A computer vision pipeline that automates the counting and classification of molecule species from Scanning Tunnelling Microscopy (STM) images, reducing manual inspection effort by 40 to 50 percent compared to hand-counting.
Researchers using STM imaging to study molecular species typically count and classify molecules by hand, a slow and subjective process that does not scale to large image sets. This project builds an end-to-end pipeline that ingests raw STM images, segments individual molecules, and classifies them by species using scikit-learn.

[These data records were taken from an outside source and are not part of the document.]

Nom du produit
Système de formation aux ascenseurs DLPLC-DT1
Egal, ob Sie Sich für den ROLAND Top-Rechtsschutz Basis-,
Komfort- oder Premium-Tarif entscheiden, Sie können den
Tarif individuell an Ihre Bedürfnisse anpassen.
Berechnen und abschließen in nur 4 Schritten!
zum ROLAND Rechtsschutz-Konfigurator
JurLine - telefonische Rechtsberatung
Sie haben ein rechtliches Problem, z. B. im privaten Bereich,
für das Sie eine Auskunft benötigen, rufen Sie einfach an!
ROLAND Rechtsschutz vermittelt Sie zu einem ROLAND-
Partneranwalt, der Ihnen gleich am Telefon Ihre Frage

Given a folder of STM images containing multiple molecule species, automatically:
- Read and standardise the raw image files
- Convert each image into a clean binary mask separating molecules from background
- Detect and segment individual molecules
- Count molecules per species across the dataset
The pipeline is split across three notebooks, each handling one stage of the workflow:
01_read_stm_images.ipynb ingests raw STM image files, handles the
instrument-specific format, and produces a standardised image array ready
for downstream processing.
02_binarization.ipynb applies thresholding and noise reduction across
the image set to produce binary masks separating molecules from background.
Threshold selection is tuned empirically against a labelled subset.

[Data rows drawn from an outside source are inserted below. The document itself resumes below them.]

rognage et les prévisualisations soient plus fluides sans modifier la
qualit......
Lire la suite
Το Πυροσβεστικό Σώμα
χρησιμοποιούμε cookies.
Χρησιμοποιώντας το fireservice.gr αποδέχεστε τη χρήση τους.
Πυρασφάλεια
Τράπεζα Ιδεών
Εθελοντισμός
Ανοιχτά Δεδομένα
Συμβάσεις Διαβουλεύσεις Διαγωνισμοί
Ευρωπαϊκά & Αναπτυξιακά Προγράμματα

03_blob_detection.ipynb applies blob detection algorithms to the binary
masks to identify, segment, and count individual molecules. Detected
blobs feed into a scikit-learn classifier to assign species labels.
- 40 to 50 percent reduction in manual inspection effort compared to hand-counting
- End-to-end pipeline reproducible across new image sets without retuning
- Output: per-image counts and species classifications, exportable for downstream analysis
- Language: Python
- Libraries: scikit-learn, scikit-image, OpenCV, NumPy, matplotlib
- Environment: Jupyter Notebook
Counting-Molecules/
├── 01_read_stm_images.ipynb # Stage 1: image ingestion and standardisation
├── 02_binarization.ipynb # Stage 2: thresholding and binarisation
├── 03_blob_detection .ipynb # Stage 3: blob detection and classification
└── README.md
The four notebooks are designed to run in sequence. Each stage's output feeds the next.

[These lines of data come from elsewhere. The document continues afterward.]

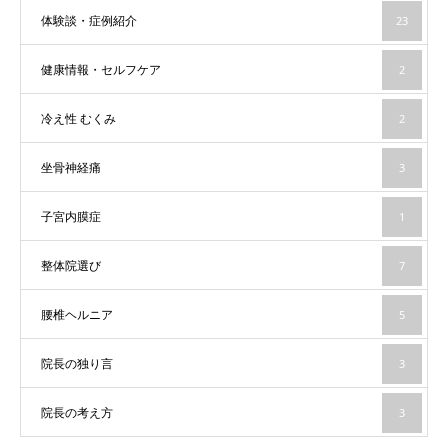
体験談・症例紹介
23
健康情報・セルフケア
2
冷え性 むくみ
2
坐骨神経痛
3
子宮内膜症
1
整体院選び
7
腰椎ヘルニア
5
院長の独り言
3
院長の考え方
3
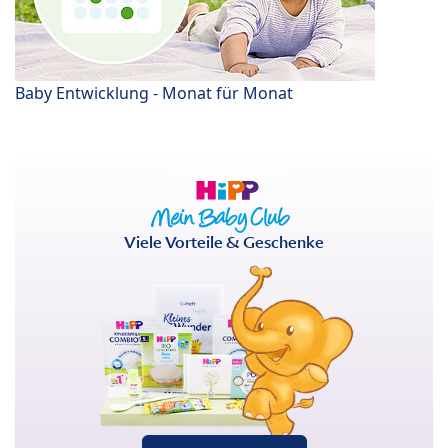
Baby Entwicklung - Monat für Monat
Viele Vorteile & Geschenke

git clone https://github.com/Stephaniew1/Counting-Molecules.git
cd Counting-Molecules
pip install -r requirements.txt
# Run in order:
jupyter notebook 01_read_stm_imagess.ipynb
jupyter notebook 02_binarizationn.ipynb
jupyter notebook 03_blob_detection.ipynbThis project was completed as part of my degree requirements at Monash University. My project partner contributed code review and refactoring support across the pipeline.
- Threshold parameters are tuned for the specific STM instrument used and may need adjustment for other setups
- Overlapping molecules can be miscounted; a deep learning segmentation model, for example U-Net, would handle dense regions more robustly
- The classifier is trained on a small labelled subset and would benefit from a larger, more diverse training set
This project is for academic and portfolio purposes. See repository for details.